Canadian politicians have praised the quick thinking of a security chief, who is believed to have shot the gunman who opened fire in Ottawa’s Parliament today.
Sergeant-at-arms Kevin Vickers, a former 29-year veteran of the Royal Canadian Mounted Police (RCMP), had the responsibility of safeguarding the House of Commons and Parliament buildings, in addition to its occupants.
Veterans Affairs Minister Julian Fantino told the Toronto Sun: “All the details are not in, but the sergeant-at-arms, a former Mountie, is the one that engaged the gunman, or one of them at least, and stopped this.
“He did a great job and, from what I know, shot the gunman and he is now deceased.”
He also added on Twitter: “I am safe & profoundly grateful to Sgt at Arms Kevin Vickers & our security forces for selfless act of keeping us safe.”
Mr Vickers, 58, was also labelled a hero by Canada’s Minister of Justice Peter MacKay, who tweeted: “To all in Ottawa, stay safe & strong. Thank God for Sgt at Arms Kevin Vickers & our Cdn security forces. True heroes #cndpoli”.
Canadian businesswoman and former MP Martha Hall Findlay said she was “so proud” of the sergeant-at-arms, while Mr Vickers’ brother, John, said “thoughts are with my big brother”.
Mr Vickers had been appointed to the largely role in 2006 after joining the House of Commons as Director of Security Operations in 2005.
Upon his appointment, Rob Nicholson, Leader of the Government in the House of Commons, said: "Not only does he bring to the position an impressive background in safety and security, he also embodies those qualities that parliamentarians and Canadians expect in a Sergeant-at-Arms.

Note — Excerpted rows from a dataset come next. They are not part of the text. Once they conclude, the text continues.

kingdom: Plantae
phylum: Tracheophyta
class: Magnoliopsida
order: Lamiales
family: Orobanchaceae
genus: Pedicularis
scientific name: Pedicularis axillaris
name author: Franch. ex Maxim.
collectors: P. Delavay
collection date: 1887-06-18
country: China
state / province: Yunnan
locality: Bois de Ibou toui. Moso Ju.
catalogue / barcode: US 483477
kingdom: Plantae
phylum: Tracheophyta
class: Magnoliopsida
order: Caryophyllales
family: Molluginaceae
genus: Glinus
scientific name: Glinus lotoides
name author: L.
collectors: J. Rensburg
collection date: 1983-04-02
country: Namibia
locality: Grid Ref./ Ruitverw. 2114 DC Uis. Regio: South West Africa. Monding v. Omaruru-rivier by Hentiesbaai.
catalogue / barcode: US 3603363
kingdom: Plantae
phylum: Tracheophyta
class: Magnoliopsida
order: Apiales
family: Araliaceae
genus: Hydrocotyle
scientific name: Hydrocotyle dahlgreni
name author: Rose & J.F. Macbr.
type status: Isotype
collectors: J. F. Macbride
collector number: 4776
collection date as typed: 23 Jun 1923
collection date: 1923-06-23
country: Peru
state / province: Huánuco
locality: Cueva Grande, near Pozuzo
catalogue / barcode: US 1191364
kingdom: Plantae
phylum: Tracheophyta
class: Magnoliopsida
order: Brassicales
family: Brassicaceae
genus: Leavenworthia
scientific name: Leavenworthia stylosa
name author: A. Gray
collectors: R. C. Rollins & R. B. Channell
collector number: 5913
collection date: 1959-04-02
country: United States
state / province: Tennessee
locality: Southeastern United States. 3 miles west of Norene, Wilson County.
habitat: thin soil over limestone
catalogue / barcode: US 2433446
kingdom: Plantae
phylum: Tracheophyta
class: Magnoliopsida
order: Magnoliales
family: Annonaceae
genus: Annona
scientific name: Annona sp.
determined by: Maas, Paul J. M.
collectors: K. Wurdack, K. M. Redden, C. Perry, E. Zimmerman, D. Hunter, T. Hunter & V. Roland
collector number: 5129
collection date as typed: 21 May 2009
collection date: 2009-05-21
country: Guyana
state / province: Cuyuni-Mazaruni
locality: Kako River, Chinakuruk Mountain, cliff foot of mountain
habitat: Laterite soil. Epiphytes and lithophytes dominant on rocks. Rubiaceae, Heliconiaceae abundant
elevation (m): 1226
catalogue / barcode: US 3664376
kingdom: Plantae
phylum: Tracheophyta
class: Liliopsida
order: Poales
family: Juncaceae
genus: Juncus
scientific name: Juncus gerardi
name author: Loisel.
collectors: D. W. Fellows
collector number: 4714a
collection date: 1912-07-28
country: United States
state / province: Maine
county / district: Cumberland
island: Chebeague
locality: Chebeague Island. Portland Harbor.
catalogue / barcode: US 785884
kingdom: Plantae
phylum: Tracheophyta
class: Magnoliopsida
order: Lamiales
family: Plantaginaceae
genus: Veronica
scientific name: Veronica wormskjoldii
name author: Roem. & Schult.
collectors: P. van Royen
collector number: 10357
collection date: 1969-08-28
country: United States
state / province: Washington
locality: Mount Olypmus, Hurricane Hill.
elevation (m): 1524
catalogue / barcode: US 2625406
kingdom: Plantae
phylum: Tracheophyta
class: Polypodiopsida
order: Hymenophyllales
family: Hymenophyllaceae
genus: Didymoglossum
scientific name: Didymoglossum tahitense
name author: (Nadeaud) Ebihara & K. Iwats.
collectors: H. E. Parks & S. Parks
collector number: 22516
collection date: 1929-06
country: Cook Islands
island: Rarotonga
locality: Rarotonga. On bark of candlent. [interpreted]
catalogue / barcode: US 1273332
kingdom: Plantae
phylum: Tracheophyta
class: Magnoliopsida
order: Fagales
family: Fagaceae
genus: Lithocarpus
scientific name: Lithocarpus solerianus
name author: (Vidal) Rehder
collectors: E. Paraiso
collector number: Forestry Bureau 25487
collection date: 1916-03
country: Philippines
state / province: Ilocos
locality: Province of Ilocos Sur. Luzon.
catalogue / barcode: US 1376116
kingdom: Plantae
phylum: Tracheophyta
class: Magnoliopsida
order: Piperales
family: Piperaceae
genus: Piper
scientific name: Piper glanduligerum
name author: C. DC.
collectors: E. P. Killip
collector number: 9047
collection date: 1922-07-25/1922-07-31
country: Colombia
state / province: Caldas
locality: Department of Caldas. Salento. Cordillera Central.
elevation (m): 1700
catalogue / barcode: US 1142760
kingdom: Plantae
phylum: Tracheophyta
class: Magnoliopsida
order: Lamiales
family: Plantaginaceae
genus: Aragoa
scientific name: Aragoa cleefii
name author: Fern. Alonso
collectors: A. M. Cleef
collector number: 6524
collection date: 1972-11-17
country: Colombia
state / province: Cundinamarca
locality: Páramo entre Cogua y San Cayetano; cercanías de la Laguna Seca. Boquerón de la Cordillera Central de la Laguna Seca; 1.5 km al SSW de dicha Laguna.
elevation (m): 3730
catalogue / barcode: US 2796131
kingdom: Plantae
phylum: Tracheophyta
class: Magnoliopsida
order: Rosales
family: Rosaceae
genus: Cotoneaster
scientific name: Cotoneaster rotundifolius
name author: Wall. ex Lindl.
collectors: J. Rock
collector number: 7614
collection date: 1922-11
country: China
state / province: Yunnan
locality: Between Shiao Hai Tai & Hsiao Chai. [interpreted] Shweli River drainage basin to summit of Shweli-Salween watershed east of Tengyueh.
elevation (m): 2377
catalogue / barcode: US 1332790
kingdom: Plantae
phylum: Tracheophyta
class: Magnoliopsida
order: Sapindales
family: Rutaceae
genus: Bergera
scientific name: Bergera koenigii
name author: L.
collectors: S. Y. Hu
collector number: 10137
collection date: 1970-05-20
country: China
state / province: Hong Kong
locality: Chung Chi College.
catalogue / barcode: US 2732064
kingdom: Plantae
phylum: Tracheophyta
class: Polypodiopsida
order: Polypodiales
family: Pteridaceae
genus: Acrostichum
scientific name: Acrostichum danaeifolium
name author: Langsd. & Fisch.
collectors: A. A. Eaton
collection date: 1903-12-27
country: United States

"I have every confidence that Mr. Vickers will fulfill his role as Sergeant-at-Arms with the same loyalty, distinction and honour that he has displayed during his career, both with the RCMP and, most recently, in his current role as Director of Security Operations with the House of Commons"
Canadian police are continuing to hunt for possible at-large shooters following the gunfire at Ottawa’s National War Memorial and its Parliament.
One soldier who was targeted at the National War Memorial has died, while a further two people were also taken to hospital and are understood to be in a stable condition.
Canadian authorities have not yet revealed the soldier's identity and have not elaborated on a possible motive for the attack, nor any details on the deceased suspect.